Wilder Thing: Our Suburb, reviewed.
Chris Klimek
Some kind of technical problem prevented a chunk of this week's Washington City Paper from being posted online. My review of Darrah Cloud's play Our Suburb at Theater J was among that chunk, so I'm posting the full text of the review here.
Writer Darrah Cloud’s Internet Movie Database page indicates she was once a prolific imagineer of made-for-TV movies: A Christmas Romance, A Holiday for Love, A Holiday Romance, The Sons of Mistletoe, and -- shades of intrigue! -- Undercover Christmas. I haven’t seen those films, but the titles imply the sort of cornball mawkishness that some people -- specifically, people who are very wrong -- associate with Thornton Wilder’s oft-revived, Pulitzer-winning 1938 play, Our Town.
Our Suburb is Cloud’s riff on Wilder’s classic in the way that Aaron Posner’s Stupid Fucking Bird was a reworking of Anton Chekhov’s The Seagull, only she isn’t debating her source material the way Posner’s thrilling play did. She’s moved the action -- well, “action;” she’s kept Wilder’s sense of life as a sequence of mostly prosaic moments that we are tragically incapable of appreciating -- from the fictitious hamlet of Grover’s Corners, New Hampshire in the early years of the 20th century to her native Chicago suburb of Skokie, Illinois, about 75 years later. There we follow three households, alike in rigorously striving dignity: The white Majors, and black Minors, and the Jewish Edelmans.
It's shaggy and a little soulful and a whole lot less didactic than it sounds. Mrs. Edelman (Barbara Pinolini) is putting herself through law school and explaining to her mother, (Barbara Rappaport) a Holocaust survivor, why the neo-Nazis must be allowed to petition for the right to march. (This part really happened, resulting in a 1977 Supreme Court ruling and inspiring the many jokes at the expense of “illinois Nazis” in the Chicago-set film The Blues Brothers three years later.) L.C. (James J. Johnson), an entrepreneur who’s forever submitting Republican op-eds to the Tribune and the Sun-Times urging his fellow black men to pull themselves up by their bootstraps, seems to carry a torch for Mrs. Major (Kathryn Kelley), who’s drowning in wine and ennui. In the play’s loveliest passage, L.C. calls her to play a new piano composition he’s learned over the phone. She listens, intentionally silent while in a parallel phone conversation, her bookish teenage daughter Thornton (though Mrs. Major and her taciturn husband don’t seem the type to do that to a kid) and Ricky, the Edelman boy, fumble for things to say. (Sarah Taurchini and Joshua Dick don’t overdo the awkwardness of their teenage love affair.)

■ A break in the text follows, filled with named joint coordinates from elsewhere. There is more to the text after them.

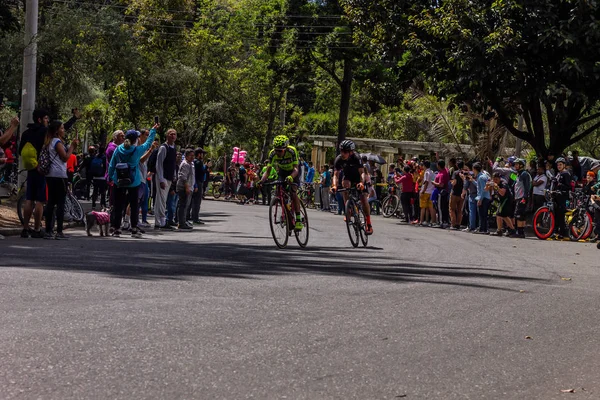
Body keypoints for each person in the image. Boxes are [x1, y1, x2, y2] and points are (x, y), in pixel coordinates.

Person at [19, 109, 79, 238]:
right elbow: (58, 129)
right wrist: (73, 119)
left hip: (31, 169)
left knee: (29, 199)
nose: (47, 121)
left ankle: (25, 229)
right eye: (46, 118)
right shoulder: (45, 133)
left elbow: (20, 151)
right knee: (41, 200)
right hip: (43, 170)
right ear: (40, 119)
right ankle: (36, 229)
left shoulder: (26, 133)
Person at [108, 125, 157, 238]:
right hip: (133, 181)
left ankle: (116, 229)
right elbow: (149, 143)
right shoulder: (137, 150)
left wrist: (112, 177)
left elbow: (112, 165)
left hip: (119, 180)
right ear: (136, 139)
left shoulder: (118, 149)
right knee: (134, 205)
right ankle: (134, 229)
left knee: (118, 205)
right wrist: (153, 130)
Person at [43, 120, 80, 239]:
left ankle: (48, 230)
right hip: (59, 175)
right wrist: (72, 147)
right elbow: (65, 158)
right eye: (62, 128)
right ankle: (59, 231)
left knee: (51, 202)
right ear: (57, 130)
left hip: (51, 175)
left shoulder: (49, 141)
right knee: (60, 203)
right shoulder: (57, 142)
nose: (64, 131)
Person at [260, 135, 304, 231]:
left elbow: (296, 169)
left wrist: (291, 177)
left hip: (294, 171)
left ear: (286, 148)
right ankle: (287, 215)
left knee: (293, 192)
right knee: (280, 193)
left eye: (280, 150)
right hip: (283, 172)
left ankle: (298, 219)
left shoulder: (292, 151)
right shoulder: (272, 154)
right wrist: (261, 181)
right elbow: (267, 171)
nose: (278, 152)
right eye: (276, 150)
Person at [331, 140, 373, 235]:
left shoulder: (356, 157)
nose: (342, 154)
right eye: (341, 151)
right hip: (348, 177)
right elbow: (335, 175)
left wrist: (362, 183)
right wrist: (334, 185)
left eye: (345, 152)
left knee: (363, 199)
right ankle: (348, 209)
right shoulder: (339, 159)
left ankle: (369, 223)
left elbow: (362, 172)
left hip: (358, 177)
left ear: (351, 152)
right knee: (344, 186)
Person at [154, 128, 177, 230]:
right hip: (162, 178)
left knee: (161, 200)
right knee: (161, 200)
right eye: (171, 134)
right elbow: (159, 164)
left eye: (174, 134)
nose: (173, 136)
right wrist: (161, 179)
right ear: (167, 136)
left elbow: (173, 163)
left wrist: (174, 175)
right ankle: (162, 221)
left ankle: (158, 221)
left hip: (169, 177)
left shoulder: (174, 147)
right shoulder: (164, 147)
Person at [510, 158, 532, 238]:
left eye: (517, 164)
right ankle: (521, 232)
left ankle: (520, 232)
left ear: (521, 165)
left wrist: (525, 197)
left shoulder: (524, 174)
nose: (515, 166)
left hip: (522, 197)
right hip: (518, 197)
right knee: (521, 215)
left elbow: (527, 187)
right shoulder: (519, 174)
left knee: (519, 215)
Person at [553, 157, 572, 240]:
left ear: (564, 165)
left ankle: (563, 233)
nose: (559, 166)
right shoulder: (558, 174)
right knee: (556, 214)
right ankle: (555, 231)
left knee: (561, 215)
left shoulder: (566, 174)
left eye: (560, 165)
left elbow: (568, 186)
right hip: (557, 196)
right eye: (558, 165)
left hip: (563, 197)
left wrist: (560, 185)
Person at [177, 149, 195, 230]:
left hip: (189, 187)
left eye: (193, 155)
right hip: (183, 188)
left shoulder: (191, 164)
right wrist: (187, 187)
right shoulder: (185, 164)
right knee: (183, 205)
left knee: (185, 206)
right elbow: (183, 177)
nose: (192, 157)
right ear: (186, 156)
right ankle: (181, 223)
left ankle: (183, 221)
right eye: (191, 155)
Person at [473, 162, 492, 234]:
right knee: (484, 214)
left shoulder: (481, 177)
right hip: (486, 197)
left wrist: (480, 199)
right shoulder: (484, 176)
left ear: (475, 169)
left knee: (482, 214)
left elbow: (483, 189)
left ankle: (482, 229)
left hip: (483, 197)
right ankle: (484, 228)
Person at [190, 147, 207, 224]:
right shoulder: (198, 162)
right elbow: (201, 172)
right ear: (199, 154)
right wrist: (206, 167)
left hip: (195, 182)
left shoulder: (194, 162)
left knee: (192, 201)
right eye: (202, 154)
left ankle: (191, 216)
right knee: (197, 201)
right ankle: (195, 218)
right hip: (198, 182)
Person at [461, 163, 478, 232]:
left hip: (472, 194)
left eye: (466, 169)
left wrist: (463, 193)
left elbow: (466, 186)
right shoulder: (478, 174)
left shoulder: (469, 175)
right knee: (477, 212)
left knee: (471, 211)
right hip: (478, 194)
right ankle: (476, 226)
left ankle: (471, 226)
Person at [419, 160, 436, 226]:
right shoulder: (432, 172)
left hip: (425, 192)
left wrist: (423, 191)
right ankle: (432, 221)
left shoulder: (426, 173)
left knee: (423, 207)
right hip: (431, 191)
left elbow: (426, 182)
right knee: (430, 207)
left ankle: (421, 221)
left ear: (424, 166)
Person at [449, 160, 465, 230]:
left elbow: (454, 183)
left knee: (452, 209)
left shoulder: (455, 173)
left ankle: (453, 224)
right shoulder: (464, 173)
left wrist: (451, 182)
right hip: (461, 193)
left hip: (455, 193)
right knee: (459, 210)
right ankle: (458, 223)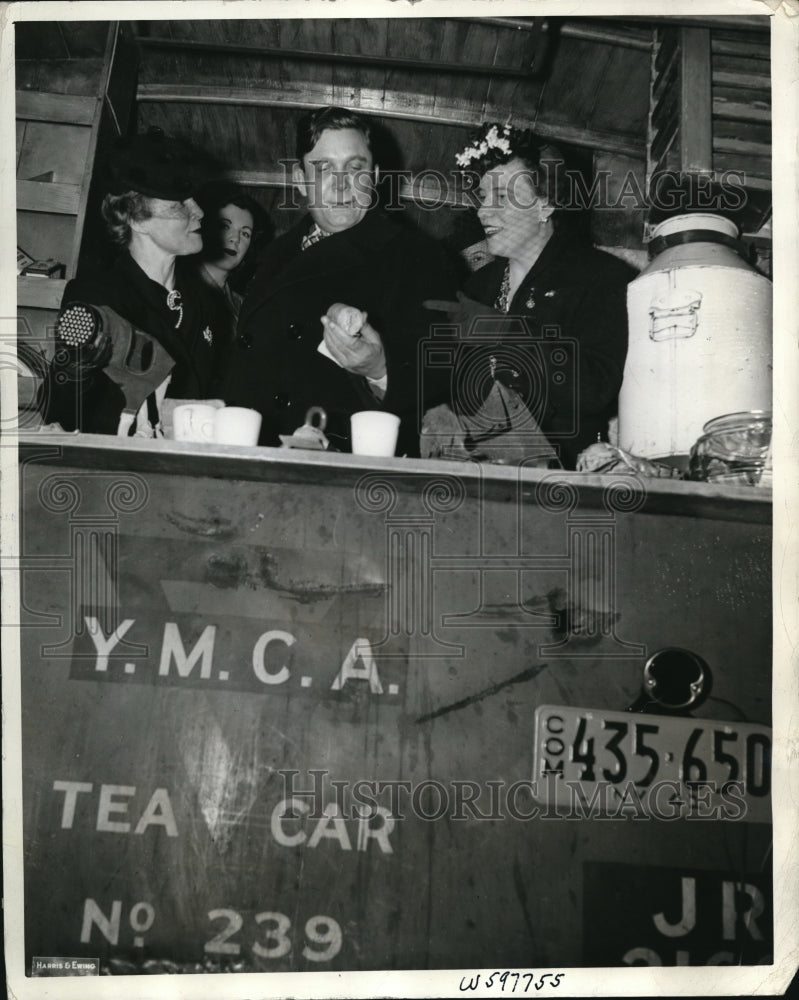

Elsewhere, director Judith Ivey seems less in control of the material. Comic opportunities that go unexploited, and when Cloud rewrites the existential third act of Wilder’s play to reflect the expanded presence of violence in American life, or our expanded awareness thereof, she isn’t quite sure how to present that harsh tonal shift.
Cloud has transformed Stage Manager who narrates Wilder’s play from an avuncular bowtie-and-suspenders type into a, well, stage manager, replate with headset radio, clipboard, and period-appropriate Led Zeppelin T-shirt. Jjana Valentiner puts on a Chicago accent for the role (no one else does), punctuating her monologues with verbal light and sound cues and frowning that she’s not earning any extra pay for being double-cast as the youngest daughter of the Minor family.
Samini Vieth’s set design reinforces this emphasis on theatrical artifice: Two unadorned scaffolds represent the Major and Minor homes. And yet when we see Ricky working in his Dad’s kosher butcher shop while lamenting that “meat is wasted death”, it appears to be a real hunk of beef he’s slicing.
That’s how the play is: Sometimes abstract, sometimes naturalistic, and not above resorting to the Rolling Stones’ “Wild Horses” to suggest the sad ephemerality of all things. I can’t argue with that song, or with Our Town, and in the end there isn’t very much I want to argue with here, either. It’s a unsteady companion piece to a classic with moments that feel purely original.